◆ Description of the task
Emit a verbatim copy of the lines below from the line with "Schalungszubehör" through the line with "la Commission électorale", excluding pictures and everything outside that range.

◆ Provided information

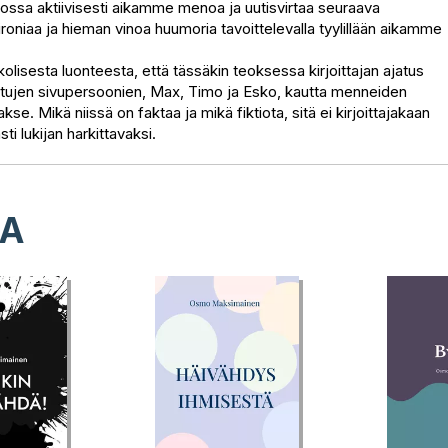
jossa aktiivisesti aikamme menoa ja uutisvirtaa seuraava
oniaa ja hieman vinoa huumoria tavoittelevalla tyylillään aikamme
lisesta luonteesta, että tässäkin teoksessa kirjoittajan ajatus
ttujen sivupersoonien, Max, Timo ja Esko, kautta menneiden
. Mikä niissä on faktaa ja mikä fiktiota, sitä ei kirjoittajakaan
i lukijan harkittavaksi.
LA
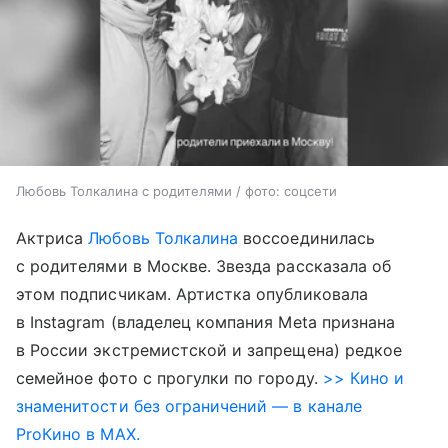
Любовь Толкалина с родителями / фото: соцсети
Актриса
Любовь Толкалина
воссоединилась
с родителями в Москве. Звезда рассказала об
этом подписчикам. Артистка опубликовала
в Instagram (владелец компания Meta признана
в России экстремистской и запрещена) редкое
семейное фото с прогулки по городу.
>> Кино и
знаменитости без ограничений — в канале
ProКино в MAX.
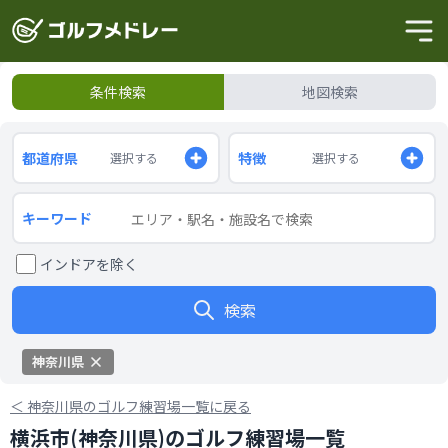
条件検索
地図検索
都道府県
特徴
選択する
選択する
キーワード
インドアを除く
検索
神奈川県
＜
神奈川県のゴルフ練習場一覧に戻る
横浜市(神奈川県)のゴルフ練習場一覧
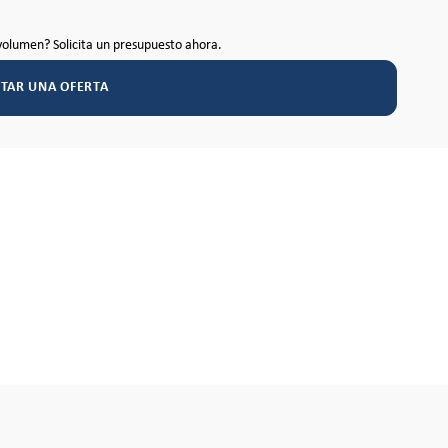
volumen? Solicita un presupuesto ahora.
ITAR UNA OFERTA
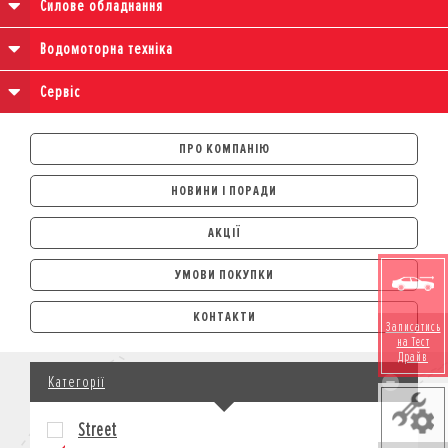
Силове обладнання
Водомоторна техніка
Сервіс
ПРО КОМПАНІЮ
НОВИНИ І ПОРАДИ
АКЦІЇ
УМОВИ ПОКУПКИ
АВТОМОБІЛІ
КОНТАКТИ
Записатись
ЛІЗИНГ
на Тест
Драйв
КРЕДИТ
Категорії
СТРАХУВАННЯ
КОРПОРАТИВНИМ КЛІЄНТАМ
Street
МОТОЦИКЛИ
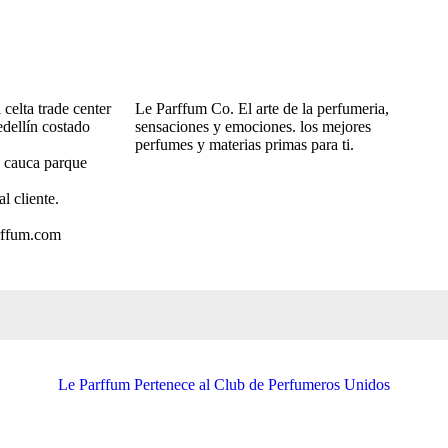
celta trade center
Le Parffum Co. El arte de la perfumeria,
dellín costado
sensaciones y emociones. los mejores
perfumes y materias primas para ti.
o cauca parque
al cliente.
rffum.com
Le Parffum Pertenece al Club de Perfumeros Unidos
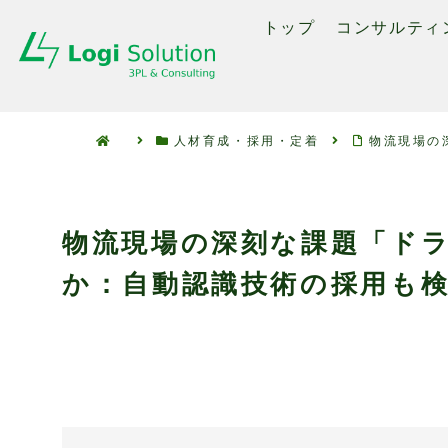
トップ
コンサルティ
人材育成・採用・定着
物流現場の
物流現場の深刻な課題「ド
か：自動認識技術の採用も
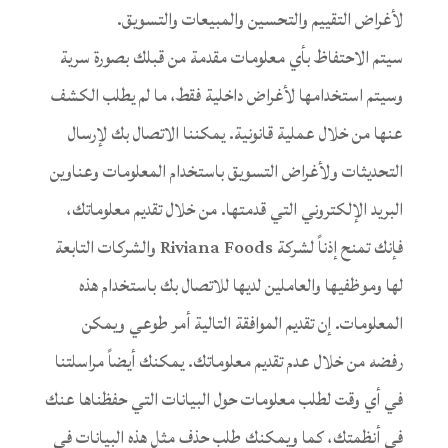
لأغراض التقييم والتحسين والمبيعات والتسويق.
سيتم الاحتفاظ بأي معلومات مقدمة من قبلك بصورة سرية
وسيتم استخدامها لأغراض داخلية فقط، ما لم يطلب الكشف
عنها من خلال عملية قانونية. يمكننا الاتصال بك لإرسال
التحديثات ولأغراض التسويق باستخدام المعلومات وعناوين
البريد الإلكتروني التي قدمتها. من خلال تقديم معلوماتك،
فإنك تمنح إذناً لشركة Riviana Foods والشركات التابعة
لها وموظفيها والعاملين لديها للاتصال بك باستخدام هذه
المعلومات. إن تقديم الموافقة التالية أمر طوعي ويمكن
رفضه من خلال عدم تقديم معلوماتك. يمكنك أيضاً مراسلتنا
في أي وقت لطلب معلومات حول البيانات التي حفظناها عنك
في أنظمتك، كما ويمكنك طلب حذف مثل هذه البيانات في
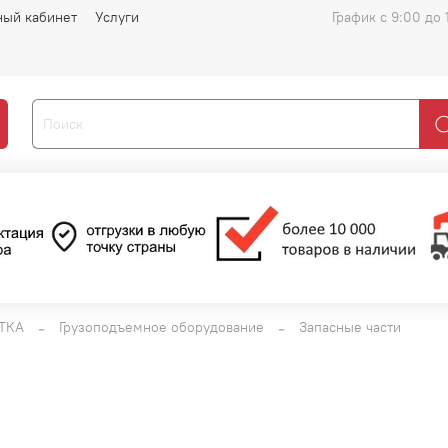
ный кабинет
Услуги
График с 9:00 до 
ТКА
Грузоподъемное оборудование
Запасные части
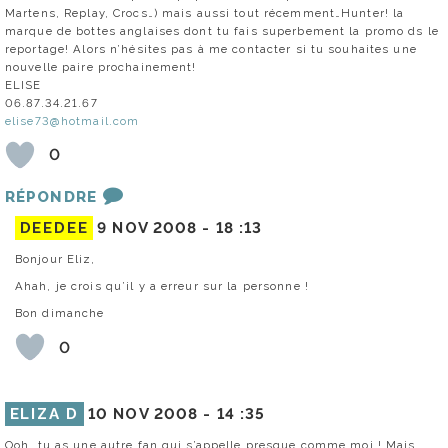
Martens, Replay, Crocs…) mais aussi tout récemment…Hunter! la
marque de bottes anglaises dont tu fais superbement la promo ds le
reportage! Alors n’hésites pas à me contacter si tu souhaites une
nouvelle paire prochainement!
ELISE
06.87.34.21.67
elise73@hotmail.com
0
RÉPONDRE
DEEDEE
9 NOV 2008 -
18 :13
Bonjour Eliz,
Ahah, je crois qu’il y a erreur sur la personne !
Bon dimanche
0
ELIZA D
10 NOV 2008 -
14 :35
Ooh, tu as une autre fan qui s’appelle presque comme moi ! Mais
---
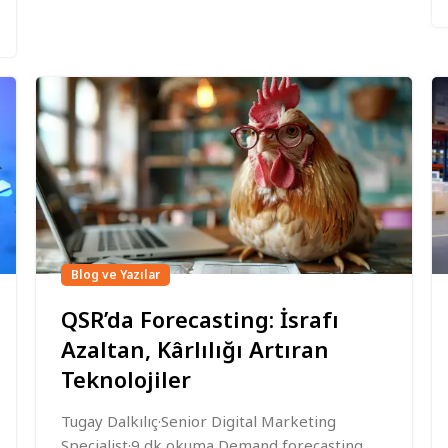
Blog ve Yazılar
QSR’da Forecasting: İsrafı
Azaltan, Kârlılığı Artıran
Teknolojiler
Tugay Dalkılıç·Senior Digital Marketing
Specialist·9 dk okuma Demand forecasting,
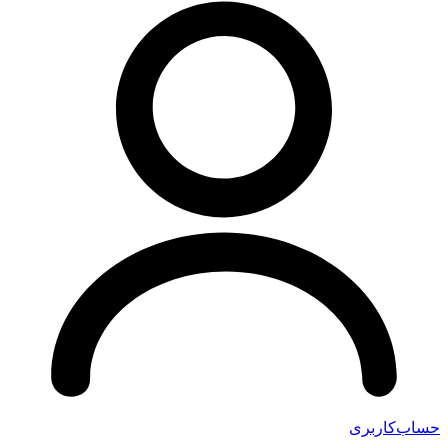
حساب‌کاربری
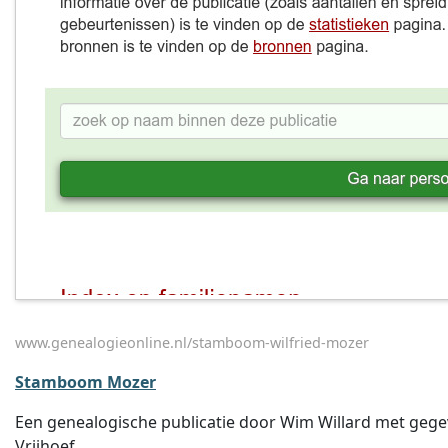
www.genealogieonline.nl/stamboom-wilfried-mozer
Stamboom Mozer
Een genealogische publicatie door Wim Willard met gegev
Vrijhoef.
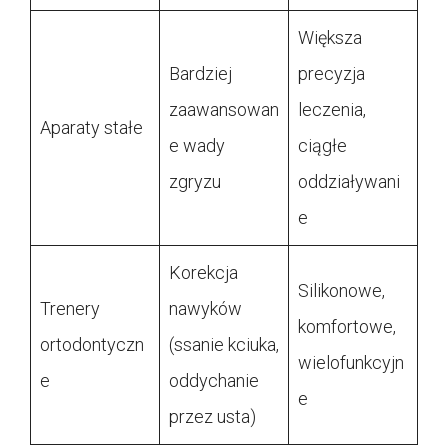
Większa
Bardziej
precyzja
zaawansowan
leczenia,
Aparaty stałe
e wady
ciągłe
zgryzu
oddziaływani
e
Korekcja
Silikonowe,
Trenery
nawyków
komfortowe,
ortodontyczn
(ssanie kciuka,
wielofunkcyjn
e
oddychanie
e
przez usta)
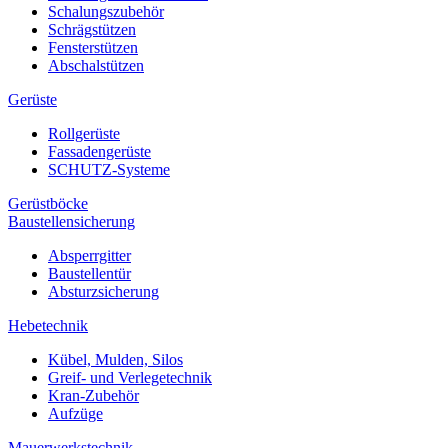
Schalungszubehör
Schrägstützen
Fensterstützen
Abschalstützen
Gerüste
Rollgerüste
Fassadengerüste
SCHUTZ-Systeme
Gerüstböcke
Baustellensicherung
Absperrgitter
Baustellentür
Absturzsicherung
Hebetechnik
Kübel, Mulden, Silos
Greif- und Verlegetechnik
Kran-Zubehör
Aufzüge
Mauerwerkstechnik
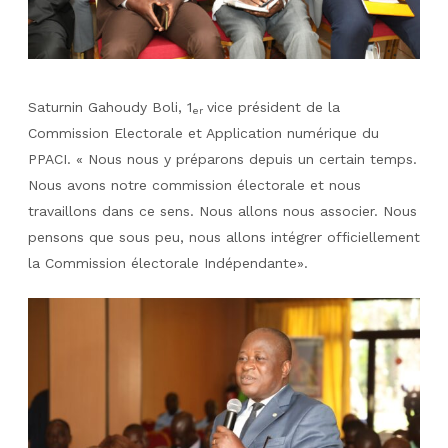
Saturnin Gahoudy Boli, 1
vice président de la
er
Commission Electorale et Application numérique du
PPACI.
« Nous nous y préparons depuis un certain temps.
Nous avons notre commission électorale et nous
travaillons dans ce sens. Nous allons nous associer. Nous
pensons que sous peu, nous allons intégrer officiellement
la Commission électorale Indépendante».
==
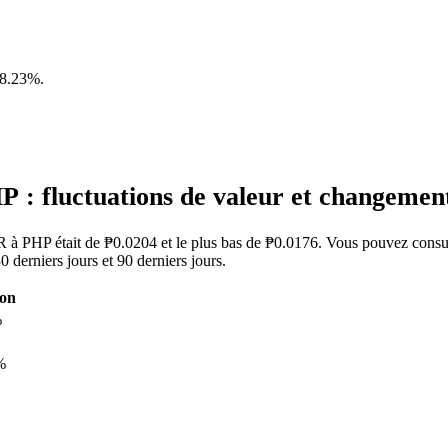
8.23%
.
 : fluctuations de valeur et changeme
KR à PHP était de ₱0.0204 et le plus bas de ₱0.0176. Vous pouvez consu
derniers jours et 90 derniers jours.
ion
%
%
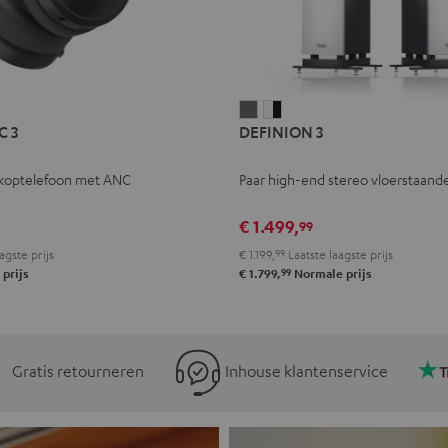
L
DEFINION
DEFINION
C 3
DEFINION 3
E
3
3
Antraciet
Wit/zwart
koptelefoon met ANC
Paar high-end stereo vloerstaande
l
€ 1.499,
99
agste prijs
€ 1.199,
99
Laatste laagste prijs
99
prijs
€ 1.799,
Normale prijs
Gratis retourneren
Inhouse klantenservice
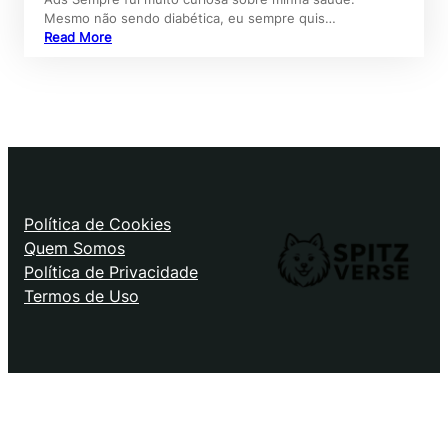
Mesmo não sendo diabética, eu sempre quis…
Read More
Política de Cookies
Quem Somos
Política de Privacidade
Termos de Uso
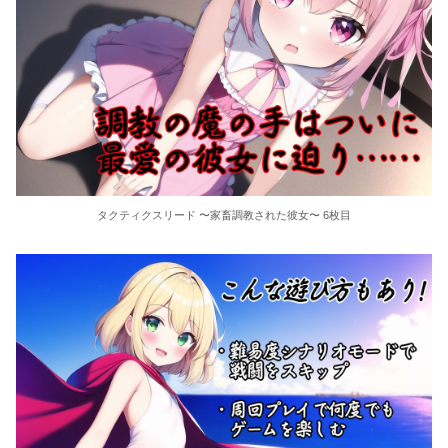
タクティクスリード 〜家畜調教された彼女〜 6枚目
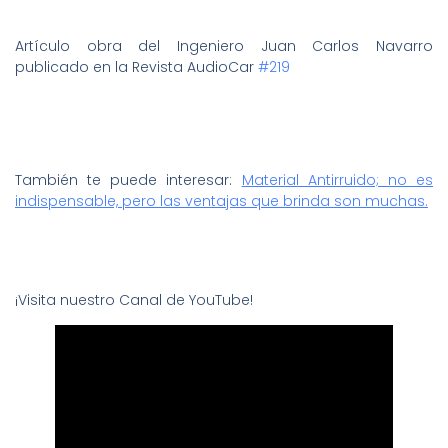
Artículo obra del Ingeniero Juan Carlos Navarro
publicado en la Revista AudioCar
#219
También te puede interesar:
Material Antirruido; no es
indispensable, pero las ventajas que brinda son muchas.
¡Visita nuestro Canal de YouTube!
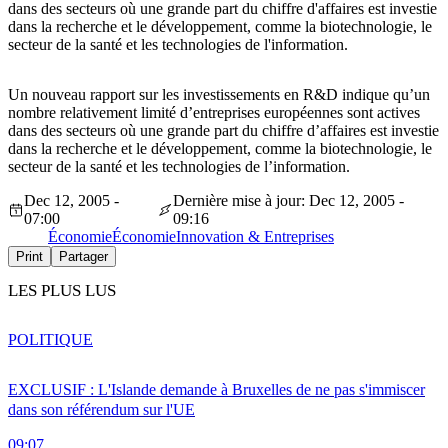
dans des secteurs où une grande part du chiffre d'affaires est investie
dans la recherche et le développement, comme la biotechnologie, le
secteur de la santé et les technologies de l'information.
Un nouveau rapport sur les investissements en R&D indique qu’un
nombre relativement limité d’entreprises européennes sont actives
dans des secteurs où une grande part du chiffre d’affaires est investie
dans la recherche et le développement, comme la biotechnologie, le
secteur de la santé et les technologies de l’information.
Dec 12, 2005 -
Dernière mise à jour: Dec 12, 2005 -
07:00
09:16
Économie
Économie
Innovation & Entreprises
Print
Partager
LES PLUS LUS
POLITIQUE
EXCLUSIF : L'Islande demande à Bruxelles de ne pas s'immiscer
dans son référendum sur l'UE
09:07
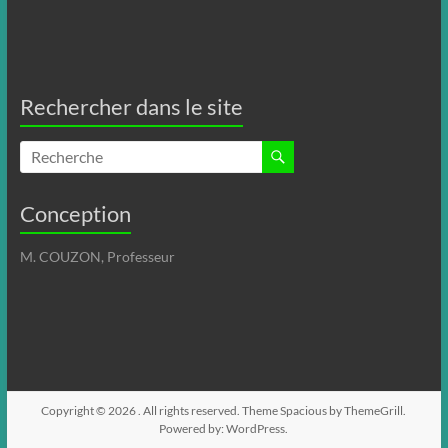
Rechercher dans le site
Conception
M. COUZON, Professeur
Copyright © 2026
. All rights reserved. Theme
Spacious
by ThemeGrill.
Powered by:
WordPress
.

◆ Response
Schalungszubehör
Schrägstützen
Fensterstützen
Abschalstützen
Gerüste
Rollgerüste
Fassadengerüste
SCHUTZ-Systeme
Gerüstböcke
Baustellensicherung
Absperrgitter
Baustellentür
Absturzsicherung
Hebetechnik
Kübel, Mulden, Silos
Greif- und Verlegetechnik
Kran-Zubehör
Aufzüge
Mauerwerkstechnik
Saturnin Gahoudy Boli, 1
vice président de la
er
Commission Electorale et Application numérique du
PPACI.
« Nous nous y préparons depuis un certain temps.
Nous avons notre commission électorale et nous
travaillons dans ce sens. Nous allons nous associer. Nous
pensons que sous peu, nous allons intégrer officiellement
la Commission électorale Indépendante».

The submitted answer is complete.